Construction on Viking Link, National Grid’s sixth interconnector, started in 2019, with more than four million working hours spent to get to this point. 

National Grid’s interconnector business is run by National Grid Ventures (NGV), which operates outside of National Grid’s core regulated businesses in the UK and US.

Viking Link will bring benefits for UK consumers including cheaper, lower carbon power and increased energy security as the UK can call on additional power from Denmark when needed. 

Initially, Viking Link will be operating at a capacity of 800MW before increasing up over time to 1.4GW. National Grid and Energinet will be working together to bring the asset up to full capacity over the coming year. 

In its first year of operation Viking Link is expected to save approximately 600,000 tonnes of carbon emissions – this is equivalent to taking roughly 280,000 cars off the road.

President of National Grid Ventures Katie Jackson said: “This record-breaking new link is a fantastic example of engineering and collaboration with our partner, Energinet. As we deploy more wind power to meet our climate and energy security targets, connections to our neighbouring countries will play a vital role increasing security of supply and reducing prices for consumers. Stretching further across land and sea than any of our existing links, it connects the UK to clean, green Danish energy, improving security of supply and bringing huge carbon and cost savings for UK consumers.”

Viking Link has a converter station on each end of the cable where the power is transformed into the correct frequency before being transported onto each country’s transmission systems. Principal Contractor Siemens Energy built the converter station in the UK while Energinet built the Danish converter station. Siemens Energy have designed, installed and commissioned the electrical assets on both sides.

Prysmian Group manufactured the HVDC land cable which was installed by Balfour Beatty, the offshore section was manufactured and installed by Prysmian Group in the UK and the Danish land section was manufactured by NKT and installed by Monck. 

The UK land cable was made up of 118 sections stretching for 67km between Bicker Fen and Sutton-on-Sea where the subsea cable begins. It was connected to the UK’s National Transmission Network by National Grid Electricity Transmission at the existing Bicker Fen substation. 

Interconnectors enable the fast, flexible sharing of energy between countries, making them the perfect tool for managing the intermittent nature of renewable energy sources. 

The switch on was a proud moment for Managing Director of National Grid Interconnectors Rebecca Sedler.

She said: “Viking Link is an achievement for both Denmark and the UK, and consumers in both countries will benefit from this infrastructure for many years to come.
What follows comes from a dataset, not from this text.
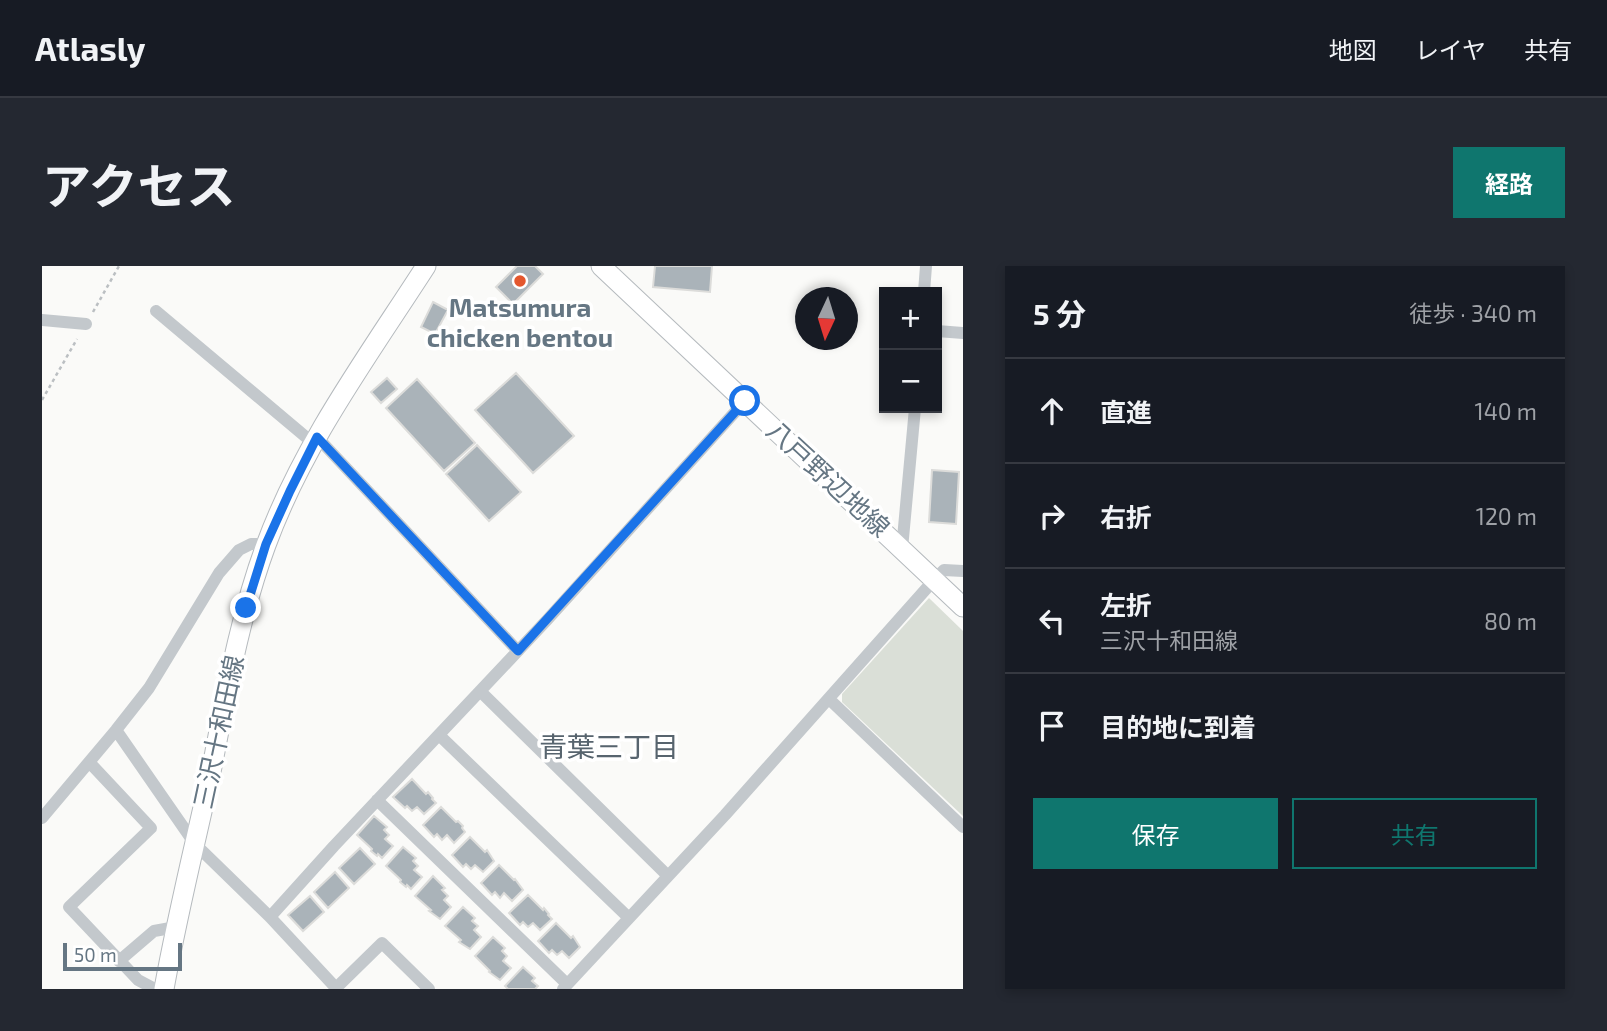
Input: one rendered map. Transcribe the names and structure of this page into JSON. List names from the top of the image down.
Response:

The hard work and collaboration of our teams, accounting for more than four million labour hours, highlights National Grid’s dedication to the UK’s clean energy transition.”

Between 2020 and 2030, National Grid expects its interconnectors will have helped the UK to avoid around 100 million tonnes of carbon emissions and by 2030, 90% of the energy imported through the company’s interconnectors will be from zero carbon energy sources.

Energy Security Secretary Claire Coutinho said:

Great news today as the new Viking Link interconnector starts to transport energy between Denmark and the UK, under the North Sea.

“The 475-mile cable is the longest land and subsea electricity cable in the world and will provide cleaner, cheaper more secure energy to power up to 2.5 million homes in the UK. It will help British families save £500 million on their bills over the next decade, while cutting emissions.